Chin straps and mouth tape

These options shouldn’t be considered unless you’ve gone to a specialist to determine exactly what’s happening from a sleep and breathing perspective, Winter said. When there’s an underlying issue obstructing your ability to breathe through your nose during sleep, restricting your body’s only way of compensating is straight-up dangerous.

Oral appliance therapy

“One of the therapies to managing SDB is to minimise or reduce the impact of the obstructive tissue,” Levine said. “The soft palate is a key area of obstruction.” In obstructive sleep apnea, for example, the soft tissue collapses during sleep and blocks the airway.
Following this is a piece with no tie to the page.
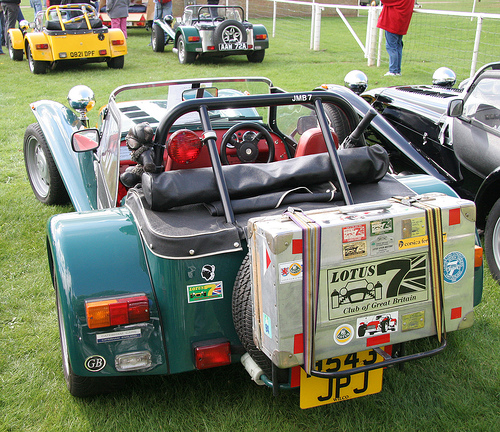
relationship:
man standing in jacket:
[376, 0, 409, 79] [375, 0, 411, 35]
Oral appliances (custom made by a dentist trained in dental sleep medicine) are designed to both “stiffen the muscles most likely to collapse and make the collapse less likely to occur by modifying anatomical structures,” Levine said.

CPAP machine

“If it turns out someone has obstructive sleep apnea, a doctor will most likely have them wear a face mask appliance at night called continuous positive air pressure therapy, or CPAP,” Winter said. “The pressure of the air from the mask helps keep your airways open and prevents collapse or blockage.”

Surgery

Structural issues and blockages, like a deviated septum, nasal polyps or enlarged tonsils, may require surgery to reduce nasal resistance, DeMason said.

If you’ve exhausted all over-the-counter options available to curb chronic mouth breathing and restful nights of sleep are still MIA, it’s likely time to consult a doctor, such as an ENT or sleep specialist, who can customise a treatment plan for you.